Defense industry sage Dr. Loren Thompson of the Lexington Institute recently followed up a Forbes.com article critical of the F136 extra engine with another entry on his own site, this time chastising GE for their increasingly desperate advertising tactics.
Thompson applies his keen eye to GE’s misleading portrayal in a recent print ad about a single Government Accountability Office report that purports to suggest “total savings of about 21 percent in overall life.” In fact, he states, “The 21 percent savings are unsubstantiated claims about an earlier program that GAO acknowledges it has not analyzed in depth. The actual savings GAO thinks possible from the current program are in the 10-14 percent range -- but you wouldn't know that from reading the ad because GE has cropped the picture so you can't read the full text on that page of the report.”
No other authoritative source in the government is projecting such savings from a so-called competition and with good reason. Moreover, a $62 billion GAO figure is magically rounded up to $100 billion by GE, further obfuscating the fact that the actual amount up for grabs in a dual-source scenario is much smaller. Why? Because as Loren Thompson notes, “Most of the money in the lower figure would fall outside any competition, because it consists of spare parts and support that only one company can supply.”
Saving roughly 10 percent of $20 billion would only net $2 billion and that just isn’t worth another $3 billion to finally complete the F136’s protracted development. This gamble looks even worse when you consider it would really just create a forced split buy scenario, primarily burdening the U.S. Air Force since the Navy and Marine Corps have repeatedly said they only have room on their ships for one engine, the Pratt & Whitney F135 that’s already government certified and in production.
Thompson concludes that the Pentagon “already have an engine that works fine, and that's all they need -- just like on every other plane the military services have developed for the last quarter century. But at least GE is honest about one thing: if Congress wants to keep developing its unneeded engine in the near term, it's going to cost taxpayers money that won't be available for more pressing needs.”

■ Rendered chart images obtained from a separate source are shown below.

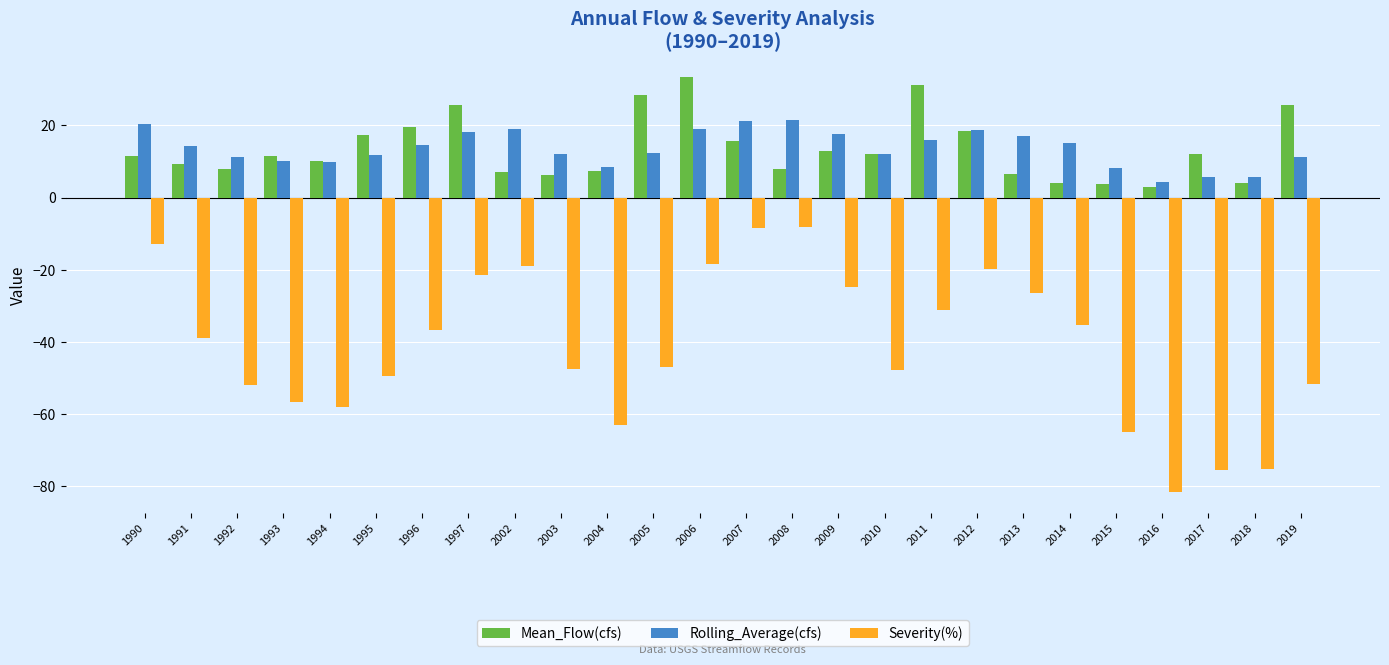

What is the average value of the Rolling_Average(cfs) series?

13.7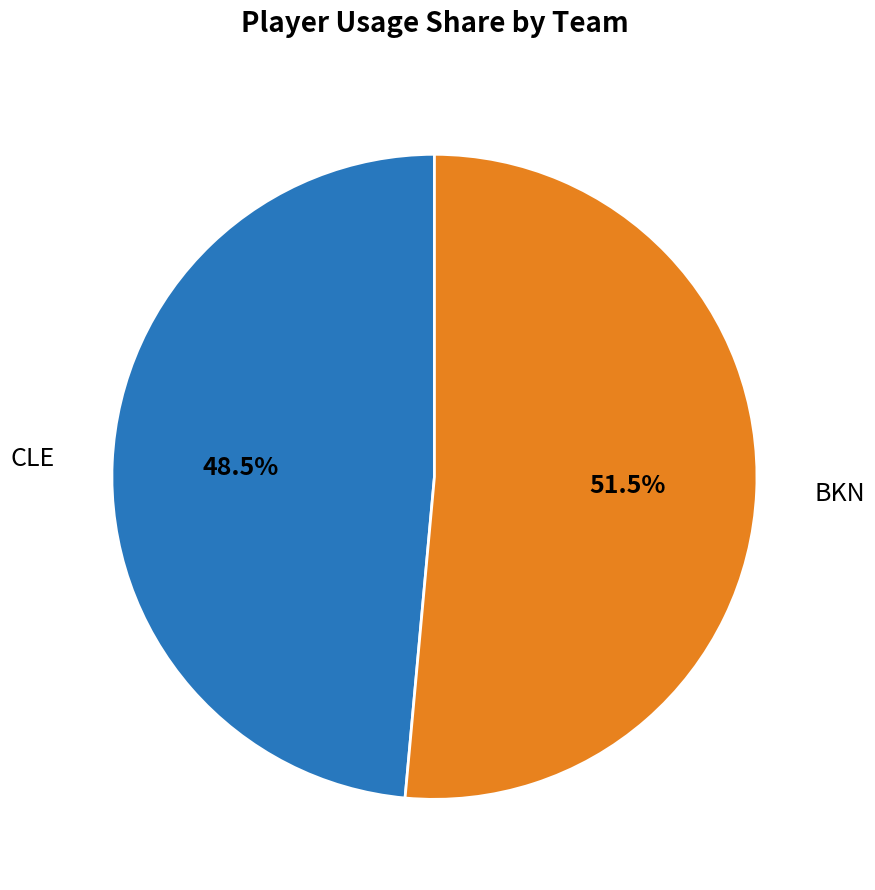

Is there a majority slice in this chart?

Yes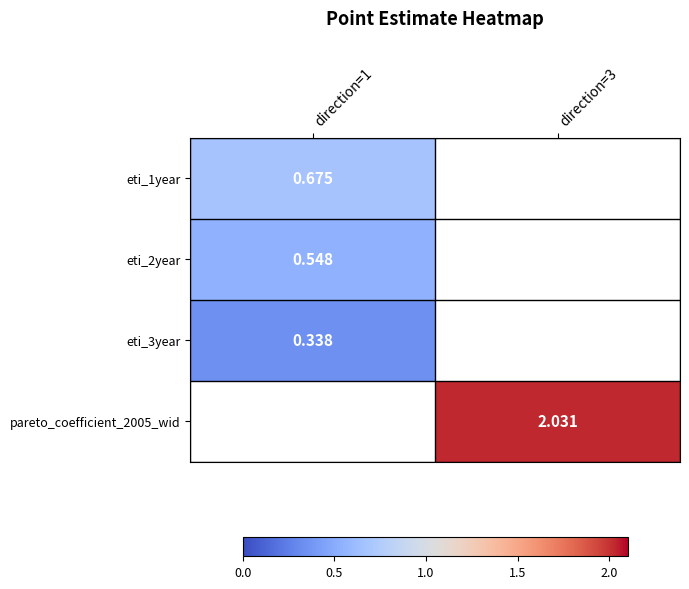

What is the highest value of the eti_1year series?

0.7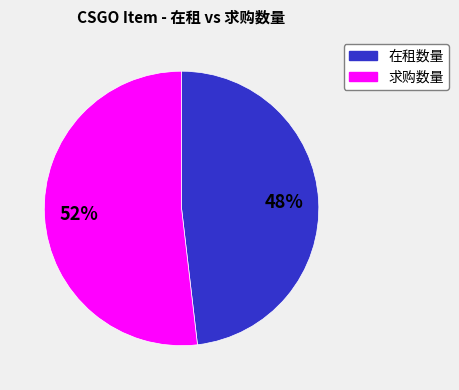

Do 在租数量 and 求购数量 together represent more than half of the pie?

Yes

No wonder the White House and Pentagon have rightly opposed the F136 under both Republican and Democratic administrations. Their unwavering leadership, recently augmented by a new generation of fiscally conservative legislators, culminated in separate decisions by the House and Senate this year to defund the program. The Department of Defense directed the F136 team on March 24 to halt work, stating “The stop work order ended the expenditure of $1 million per day on an extra engine that the DoD has assessed as unneeded and wasteful.” Now, one month later, the program has been officially terminated. The truth is that powerful.